▸ **What you are asked to do**: Could you find each line of the data below that contains the word "Umum" and copy those lines?

***

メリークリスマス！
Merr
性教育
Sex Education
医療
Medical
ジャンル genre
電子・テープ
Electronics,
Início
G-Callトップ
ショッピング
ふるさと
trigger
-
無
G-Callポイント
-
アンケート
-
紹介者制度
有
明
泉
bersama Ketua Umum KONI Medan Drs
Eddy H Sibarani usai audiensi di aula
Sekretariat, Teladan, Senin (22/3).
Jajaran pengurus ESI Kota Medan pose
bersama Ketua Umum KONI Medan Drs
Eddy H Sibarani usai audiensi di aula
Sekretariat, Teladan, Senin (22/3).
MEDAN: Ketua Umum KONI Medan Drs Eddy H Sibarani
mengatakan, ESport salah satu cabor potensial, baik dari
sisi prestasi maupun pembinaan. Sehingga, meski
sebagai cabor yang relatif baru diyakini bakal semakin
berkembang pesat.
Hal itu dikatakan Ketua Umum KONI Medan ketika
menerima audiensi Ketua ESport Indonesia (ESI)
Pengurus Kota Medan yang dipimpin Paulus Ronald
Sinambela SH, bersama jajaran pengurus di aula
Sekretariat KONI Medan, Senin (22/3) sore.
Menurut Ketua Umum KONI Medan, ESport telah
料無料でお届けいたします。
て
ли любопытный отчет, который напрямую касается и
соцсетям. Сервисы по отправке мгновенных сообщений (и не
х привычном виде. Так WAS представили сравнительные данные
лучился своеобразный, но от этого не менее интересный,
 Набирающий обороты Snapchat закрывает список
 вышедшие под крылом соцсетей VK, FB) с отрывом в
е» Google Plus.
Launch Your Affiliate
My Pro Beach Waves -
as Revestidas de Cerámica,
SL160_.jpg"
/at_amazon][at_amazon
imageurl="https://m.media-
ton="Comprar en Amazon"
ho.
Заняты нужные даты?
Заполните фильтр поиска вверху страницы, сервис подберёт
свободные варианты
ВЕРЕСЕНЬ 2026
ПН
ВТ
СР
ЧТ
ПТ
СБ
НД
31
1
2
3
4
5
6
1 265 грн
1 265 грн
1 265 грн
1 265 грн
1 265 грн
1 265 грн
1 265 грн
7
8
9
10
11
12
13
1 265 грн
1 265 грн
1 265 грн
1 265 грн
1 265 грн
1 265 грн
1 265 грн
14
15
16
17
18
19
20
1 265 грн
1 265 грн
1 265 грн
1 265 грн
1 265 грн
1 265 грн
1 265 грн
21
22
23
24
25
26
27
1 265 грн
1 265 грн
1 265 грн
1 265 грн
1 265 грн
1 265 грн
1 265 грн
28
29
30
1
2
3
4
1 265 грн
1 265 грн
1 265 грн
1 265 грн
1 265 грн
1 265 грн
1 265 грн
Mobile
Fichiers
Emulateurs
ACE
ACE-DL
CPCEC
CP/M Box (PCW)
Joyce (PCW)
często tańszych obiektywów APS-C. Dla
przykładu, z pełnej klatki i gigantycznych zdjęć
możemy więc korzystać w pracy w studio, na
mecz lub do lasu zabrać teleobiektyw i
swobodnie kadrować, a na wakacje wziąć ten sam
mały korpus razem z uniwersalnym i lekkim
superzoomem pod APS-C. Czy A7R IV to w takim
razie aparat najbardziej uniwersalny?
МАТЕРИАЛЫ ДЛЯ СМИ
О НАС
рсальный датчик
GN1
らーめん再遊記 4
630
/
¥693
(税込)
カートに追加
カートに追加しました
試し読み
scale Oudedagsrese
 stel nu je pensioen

***

▸ **Written response**:
bersama Ketua Umum KONI Medan Drs
bersama Ketua Umum KONI Medan Drs
MEDAN: Ketua Umum KONI Medan Drs Eddy H Sibarani
Hal itu dikatakan Ketua Umum KONI Medan ketika
Menurut Ketua Umum KONI Medan, ESport telah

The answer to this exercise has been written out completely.